Go through the data below and repeat it exactly, skipping each picture.

_Minified JSON responses_.
-- Opening Marker --
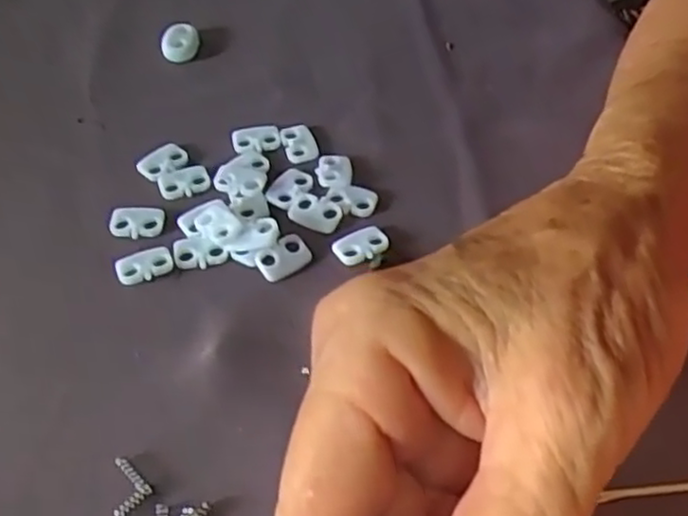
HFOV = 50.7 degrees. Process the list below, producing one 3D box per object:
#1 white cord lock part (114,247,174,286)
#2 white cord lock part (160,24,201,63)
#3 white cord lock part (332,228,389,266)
[{"bbox_3d":[-0.067,0.003,0.245,0.018,0.004,0.011,-18,53,-13],"label":"white cord lock part"},{"bbox_3d":[-0.071,-0.093,0.316,0.016,0.010,0.016,-10,52,-10],"label":"white cord lock part"},{"bbox_3d":[0.006,-0.005,0.251,0.018,0.004,0.012,-21,54,-15],"label":"white cord lock part"}]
-- Closing Marker --
_Task output_.
HFOV = 50.7 degrees. Process the list below, producing one 3D box per object:
#1 white cord lock part (114,247,174,286)
#2 white cord lock part (160,24,201,63)
#3 white cord lock part (332,228,389,266)
[{"bbox_3d":[-0.067,0.003,0.245,0.018,0.004,0.011,-18,53,-13],"label":"white cord lock part"},{"bbox_3d":[-0.071,-0.093,0.316,0.016,0.010,0.016,-10,52,-10],"label":"white cord lock part"},{"bbox_3d":[0.006,-0.005,0.251,0.018,0.004,0.012,-21,54,-15],"label":"white cord lock part"}]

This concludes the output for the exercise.